NESTLÉ Zimbabwe has in the past fortnight received threats from various quarters, among them Zanu PF youths and government officials, after it stopped buying milk from First Lady Grace Mugabe’s Gushungo Holdings.

The threats came amid revelations that Nestle had no direct contract to buy milk from Mugabe’s farm. This comes a week after the Reserve Bank temporarily froze the firm’s bank accounts and ordered forensic audits.

The freeze was lifted last Friday but the central bank did not disclose to Nestlé what it wanted to probe.

Sources at Nestlé told the Zimbabwe Independent that on Friday the police visited the firm’s factory where they asked a number of questions before they left without explaining what they wanted the information for.

“It is true that police officers visited the factory and asked the members of staff about the operations of the company,” one of the sources said. “They made enquiries about the directorship of the company and other general questions before they left. What is worrying is why they chose to visit the factory and not the head office which is in the central business district.”

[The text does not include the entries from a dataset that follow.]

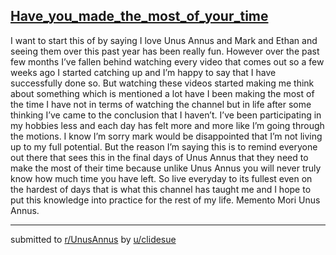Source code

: ## [Have_you_made_the_most_of_your_time](https://www.reddit.com/r/UnusAnnus/comments/jrx5rx/have_you_made_the_most_of_your_time/)
I want to start this of by saying I love Unus Annus and Mark and Ethan and seeing them over this past year has been really fun. However over the past few months I’ve fallen behind watching every video that comes out so a few weeks ago I started catching up and I’m happy to say that I have successfully done so. But watching these videos started making me think about something which is mentioned a lot have I been making the most of the time I have not in terms of watching the channel but in life after some thinking I’ve came to the conclusion that I haven’t. I’ve been participating in my hobbies less and each day has felt more and more like I’m going through the motions. I know I’m sorry mark would be disappointed that I’m not living up to my full potential. But the reason I’m saying this is to remind everyone out there that sees this in the final days of Unus Annus that they need to make the most of their time because unlike Unus Annus you will never truly know how much time you have left. So live everyday to its fullest even on the hardest of days that is what this channel has taught me and I hope to put this knowledge into practice for the rest of my life. 
Memento Mori Unus Annus.

---

submitted to [r/UnusAnnus](https://www.reddit.com/r/UnusAnnus) by [u/clidesue](https://www.reddit.com/user/clidesue)
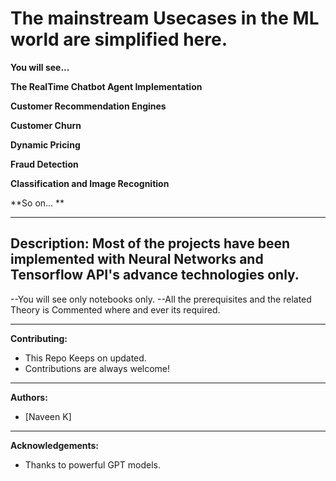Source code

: # The mainstream Usecases in the ML world are simplified here.
**You will see...**

**The RealTime Chatbot Agent Implementation**

**Customer Recommendation Engines**

**Customer Churn**

**Dynamic Pricing**

**Fraud Detection**

**Classification and Image Recognition**

**So on... **

---

**Description:**
Most of the projects have been implemented with Neural Networks and Tensorflow API's advance technologies only.
---

--You will see only notebooks only.
--All the prerequisites and the related Theory is Commented where and ever its required.

---

**Contributing:**
- This Repo Keeps on updated.
- Contributions are always welcome!

---

**Authors:**
- [Naveen K]

---

**Acknowledgements:**
- Thanks to powerful GPT models.


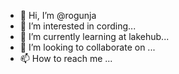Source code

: - 👋 Hi, I’m @rogunja
- 👀 I’m interested in cording...
- 🌱 I’m currently learning at lakehub...
- 💞️ I’m looking to collaborate on ...
- 📫 How to reach me ...

<!---
rogunja/rogunja is a ✨ special ✨ repository because its `README.md` (this file) appears on your GitHub profile.
You can click the Preview link to take a look at your changes.
--->
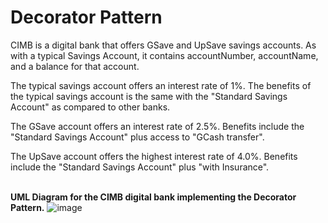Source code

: # Decorator Pattern

CIMB is a digital bank that offers GSave and UpSave savings accounts.   As with a typical Savings Account, it contains accountNumber, accountName, and a balance for that account.

The typical savings account offers an interest rate of 1%.
The benefits of the typical savings account is the same with the "Standard Savings Account" as compared to other banks.

The GSave account offers an interest rate of 2.5%.
Benefits include the "Standard Savings Account" plus access to "GCash transfer".

The UpSave account offers the highest interest rate of 4.0%.
Benefits include the "Standard Savings Account" plus "with Insurance".</br></br>

**UML Diagram for the CIMB digital bank implementing the Decorator Pattern.**
![image](https://github.com/brixcyver/decoratorPattern/assets/142380216/3f3ace0a-10bf-4b5c-82c9-4d5a7e9926ef)

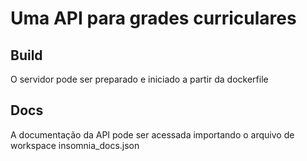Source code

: # Uma API para grades curriculares

## Build 
O servidor pode ser preparado e iniciado a partir da dockerfile

## Docs
A documentação da API pode ser acessada importando o arquivo de workspace insomnia_docs.json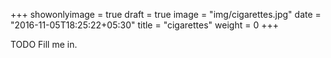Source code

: +++
showonlyimage = true
draft = true
image = "img/cigarettes.jpg"
date = "2016-11-05T18:25:22+05:30"
title = "cigarettes"
weight = 0
+++

TODO Fill me in.

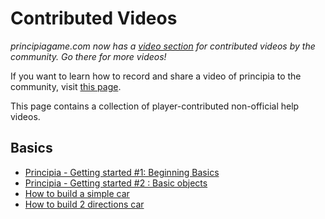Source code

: # Contributed Videos
*principiagame.com now has a [video section](https://archive.principia-web.se/videos) for contributed videos by the community. Go there for more videos!*

If you want to learn how to record and share a video of principia to the community, visit [this page](Video_Recording).

This page contains a collection of player-contributed non-official help videos.

## Basics
* [Principia - Getting started #1: Beginning Basics](http://www.youtube.com/watch?v=ZvHcswGX6u8)
* [Principia - Getting started #2 : Basic objects](http://www.youtube.com/watch?v=uu59s7qhxho)
* [How to build a simple car](http://www.youtube.com/watch?v=3rTP0CTavM4)
* [How to build 2 directions car](http://www.youtube.com/watch?v=QvnI9JlvxPE)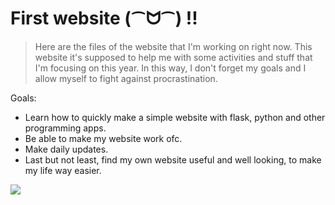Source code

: # First website (⁀ᗢ⁀) !!
> Here are the files of the website that I'm working on right now.
This website it's supposed to help me with some activities and stuff that I'm focusing on this year. In this way, I don't forget my goals and I allow myself to fight against procrastination.

Goals:
- Learn how to quickly make a simple website with flask, python and other programming apps.
- Be able to make my website work ofc.
- Make daily updates.
- Last but not least, find my own website useful and well looking, to make my life way easier.

![](https://i.imgur.com/kdwubwQ.gif)
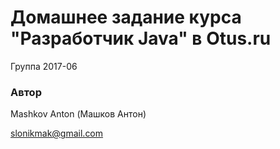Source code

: # Домашнее задание курса "Разработчик Java" в Otus.ru

Группа 2017-06

### Автор 
Mashkov Anton (Машков Антон)

slonikmak@gmail.com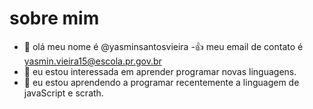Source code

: # sobre mim
- 👋 olá meu nome é @yasminsantosvieira
-:+1: meu email de contato é yasmin.vieira15@escola.pr.gov.br
- 👀 eu estou interessada em aprender programar novas linguagens.
- 🌱 eu estou aprendendo a programar recentemente a linguagem de javaScript e scrath.
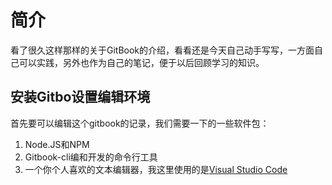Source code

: # 简介

看了很久这样那样的关于GitBook的介绍，看看还是今天自己动手写写，一方面自己可以实践，另外也作为自己的笔记，便于以后回顾学习的知识。

## 安装Gitbo设置编辑环境

首先要可以编辑这个gitbook的记录，我们需要一下的一些软件包：

1. Node.JS和NPM
1. Gitbook-cli编和开发的命令行工具
1. 一个你个人喜欢的文本编辑器，我这里使用的是[Visual Studio Code](https://code.visualstudio.com/)
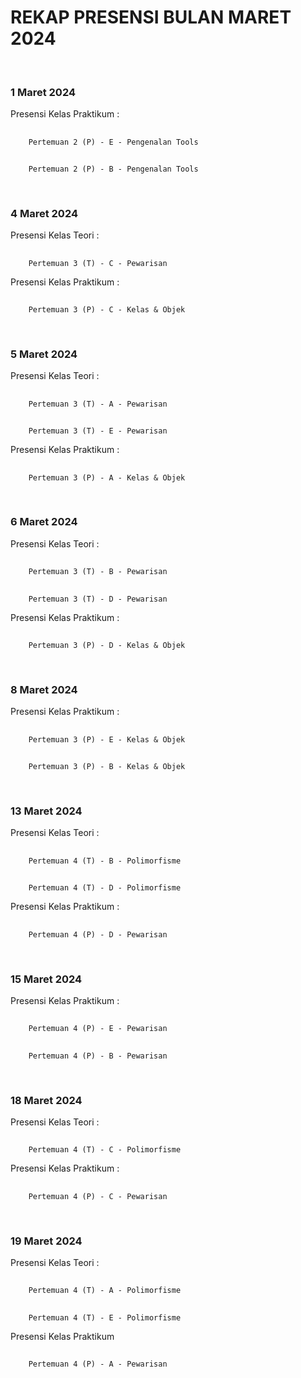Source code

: # REKAP PRESENSI BULAN MARET 2024
<br/>

### 1 Maret 2024
Presensi Kelas Praktikum :
##
        Pertemuan 2 (P) - E - Pengenalan Tools
##
        Pertemuan 2 (P) - B - Pengenalan Tools
<br/>

### 4 Maret 2024
Presensi Kelas Teori :
##
        Pertemuan 3 (T) - C - Pewarisan
Presensi Kelas Praktikum :
##
        Pertemuan 3 (P) - C - Kelas & Objek
<br/>

### 5 Maret 2024
Presensi Kelas Teori :
##
        Pertemuan 3 (T) - A - Pewarisan
##
        Pertemuan 3 (T) - E - Pewarisan
Presensi Kelas Praktikum :
##
        Pertemuan 3 (P) - A - Kelas & Objek
<br/>

### 6 Maret 2024
Presensi Kelas Teori :
##
        Pertemuan 3 (T) - B - Pewarisan
##
        Pertemuan 3 (T) - D - Pewarisan
Presensi Kelas Praktikum :
##
        Pertemuan 3 (P) - D - Kelas & Objek
<br/>

### 8 Maret 2024
Presensi Kelas Praktikum :
##
        Pertemuan 3 (P) - E - Kelas & Objek
##
        Pertemuan 3 (P) - B - Kelas & Objek
<br/>

### 13 Maret 2024
Presensi Kelas Teori :
##
        Pertemuan 4 (T) - B - Polimorfisme
##
        Pertemuan 4 (T) - D - Polimorfisme
Presensi Kelas Praktikum :
##
        Pertemuan 4 (P) - D - Pewarisan
<br/>

### 15 Maret 2024
Presensi Kelas Praktikum :
##
        Pertemuan 4 (P) - E - Pewarisan
##
        Pertemuan 4 (P) - B - Pewarisan
<br/>

### 18 Maret 2024
Presensi Kelas Teori :
##
        Pertemuan 4 (T) - C - Polimorfisme
Presensi Kelas Praktikum :
##
        Pertemuan 4 (P) - C - Pewarisan
<br/>

### 19 Maret 2024
Presensi Kelas Teori :
##
        Pertemuan 4 (T) - A - Polimorfisme
##
        Pertemuan 4 (T) - E - Polimorfisme
Presensi Kelas Praktikum
##
        Pertemuan 4 (P) - A - Pewarisan
<br/>

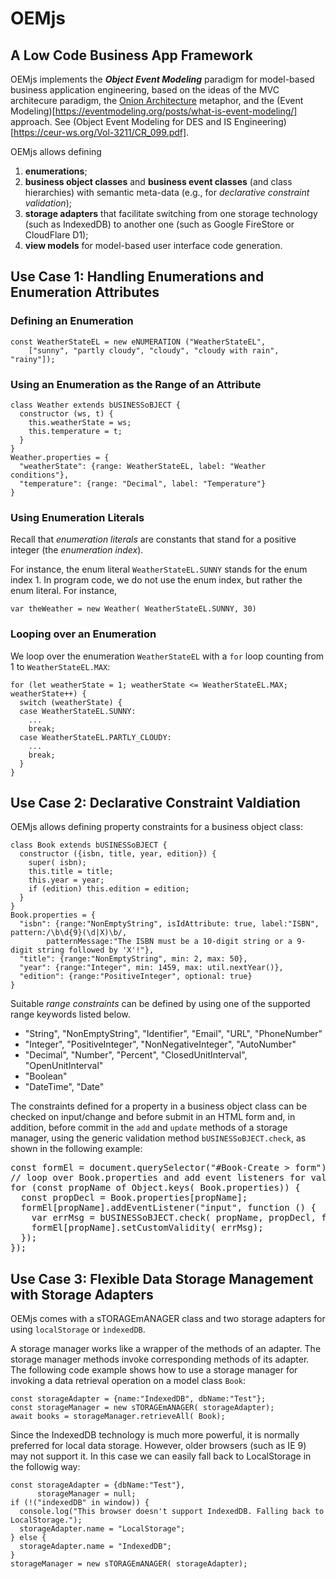 # OEMjs
## A Low Code Business App Framework

OEMjs implements the ***Object Event Modeling*** paradigm for model-based business application engineering, based on the ideas of the MVC architecure paradigm, the [Onion Architecture](http://jeffreypalermo.com/blog/the-onion-architecture-part-1/) metaphor, and the (Event Modeling)[https://eventmodeling.org/posts/what-is-event-modeling/] approach. See (Object Event Modeling for DES and IS Engineering)[https://ceur-ws.org/Vol-3211/CR_099.pdf]. 

OEMjs allows defining 

1. **enumerations**;
2. **business object classes** and **business event classes** (and class hierarchies) with semantic meta-data 
   (e.g., for *declarative constraint validation*);
3. **storage adapters** that facilitate switching from one storage technology (such as IndexedDB) 
   to another one (such as Google FireStore or CloudFlare D1);
4. **view models** for model-based user interface code generation.

## Use Case 1: Handling Enumerations and Enumeration Attributes

### Defining an Enumeration

    const WeatherStateEL = new eNUMERATION ("WeatherStateEL", 
        ["sunny", "partly cloudy", "cloudy", "cloudy with rain", "rainy"]);

### Using an Enumeration as the Range of an Attribute

    class Weather extends bUSINESSoBJECT {
      constructor (ws, t) {
        this.weatherState = ws;
        this.temperature = t;
      }
    }
    Weather.properties = {
      "weatherState": {range: WeatherStateEL, label: "Weather conditions"},
      "temperature": {range: "Decimal", label: "Temperature"}
    }


### Using Enumeration Literals

Recall that *enumeration literals* are constants that stand for a positive integer (the *enumeration index*). 

For instance, the enum literal `WeatherStateEL.SUNNY` stands for the enum index 1. 
In program code, we do not use the enum index, but rather the enum literal. For instance, 

    var theWeather = new Weather( WeatherStateEL.SUNNY, 30)

### Looping over an Enumeration

We loop over the enumeration `WeatherStateEL` with a `for` loop counting from 1 to `WeatherStateEL.MAX`:

    for (let weatherState = 1; weatherState <= WeatherStateEL.MAX; weatherState++) {
      switch (weatherState) {
      case WeatherStateEL.SUNNY: 
        ...
        break;
      case WeatherStateEL.PARTLY_CLOUDY: 
        ...
        break;
      }
    }

## Use Case 2: Declarative Constraint Valdiation

OEMjs allows defining property constraints for a business object class:

    class Book extends bUSINESSoBJECT {
      constructor ({isbn, title, year, edition}) {
        super( isbn); 
        this.title = title;
        this.year = year;
        if (edition) this.edition = edition;
      }
    }
    Book.properties = {
      "isbn": {range:"NonEmptyString", isIdAttribute: true, label:"ISBN", pattern:/\b\d{9}(\d|X)\b/,
            patternMessage:"The ISBN must be a 10-digit string or a 9-digit string followed by 'X'!"},
      "title": {range:"NonEmptyString", min: 2, max: 50}, 
      "year": {range:"Integer", min: 1459, max: util.nextYear()},
      "edition": {range:"PositiveInteger", optional: true}
    }

Suitable *range constraints* can be defined by using one of the supported range keywords listed below.

<ul>
<li>"String", "NonEmptyString", "Identifier", "Email", "URL", "PhoneNumber"</li>
<li>"Integer", "PositiveInteger", "NonNegativeInteger", "AutoNumber"</li>
<li>"Decimal", "Number", "Percent", "ClosedUnitInterval", "OpenUnitInterval"</li>
<li>"Boolean"</li>
<li>"DateTime", "Date"</li>
</ul>
    
The constraints defined for a property in a business object class can be checked on input/change 
and before submit in an HTML form and, in addition, before commit in the `add` and `update` methods 
of a storage manager, using the generic validation method `bUSINESSoBJECT.check`, as shown in the following example:

<pre>
const formEl = document.querySelector("#Book-Create > form");
// loop over Book.properties and add event listeners for validation on input
for (const propName of Object.keys( Book.properties)) {
  const propDecl = Book.properties[propName];
  formEl[propName].addEventListener("input", function () {
    var errMsg = bUSINESSoBJECT.check( propName, propDecl, formEl[propName].value).message;
    formEl[propName].setCustomValidity( errMsg);
  });
});
</pre>

## Use Case 3: Flexible Data Storage Management with Storage Adapters

OEMjs comes with a sTORAGEmANAGER class and two storage adapters for using `localStorage` or `ìndexedDB`. 

A storage manager works like a wrapper of the methods of an adapter. The storage manager methods invoke corresponding methods of its adapter. The following code example shows how to use a storage manager for invoking a data retrieval operation on a model class `Book`:

    const storageAdapter = {name:"IndexedDB", dbName:"Test"};
    const storageManager = new sTORAGEmANAGER( storageAdapter);
    await books = storageManager.retrieveAll( Book); 

Since the IndexedDB technology is much more powerful, it is normally preferred for local data storage. However, older browsers (such as IE 9) may not support it. In this case we can easily fall back to LocalStorage in the followig way:

    const storageAdapter = {dbName:"Test"},
          storageManager = null;
    if (!("indexedDB" in window)) {
      console.log("This browser doesn't support IndexedDB. Falling back to LocalStorage.");
      storageAdapter.name = "LocalStorage";
    } else {
      storageAdapter.name = "IndexedDB";
    }
    storageManager = new sTORAGEmANAGER( storageAdapter);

Apart from the police, the sources said, the firm received telephone calls from Zanu PF youths threatening to take over the company.

“We have also been receiving a number of threats from some interested parties and some are even saying they would come here (to the head office) and deal with us,” the source said. “This is not something we are taking seriously mainly because we have realised that these are people who are getting angry on behalf of someone else.”

Information gathered by the Independent has shown that the supply of milk to Nestlé by Gushungo Holdings was through a third party contract earlier this year and it was not meant to be a permanent arrangement.

Gushungo Holdings was not at first directly contracted to Nestlé as it supplied its milk to Dairibord before it abandoned the company after it failed to pay for deliveries on time.

Eight other milk suppliers were affected by the decision to stop accepting milk from Grace’s farm. Gushungo Holdings together with the other affected farmers were under the category of non-contract farmers on Nestlé’s list of milk suppliers.

Nestle has seven permanent milk suppliers.

Nestle won the 2009 Confederation of Zimbabwe Industries exporter of the year award and it is a wholly owned subsidiary of Nestlé which is headquartered in Switzerland.

The Swiss Confederation on behalf of the milk processing company entered into a bilateral agreement with the government of Zimbabwe signed 13 years ago.

The milk processing company was put under international pressure to stop accepting milk from the First Lady’s farm.

Last week’s freezing of Nestlé’s bank accounts sent negative signals to potential investors.

This has been compounded by the withdrawal by Shoprite from a R167 million proposed deal which would have seen the South African retail giant buying a significant stake in OK Zimbabwe.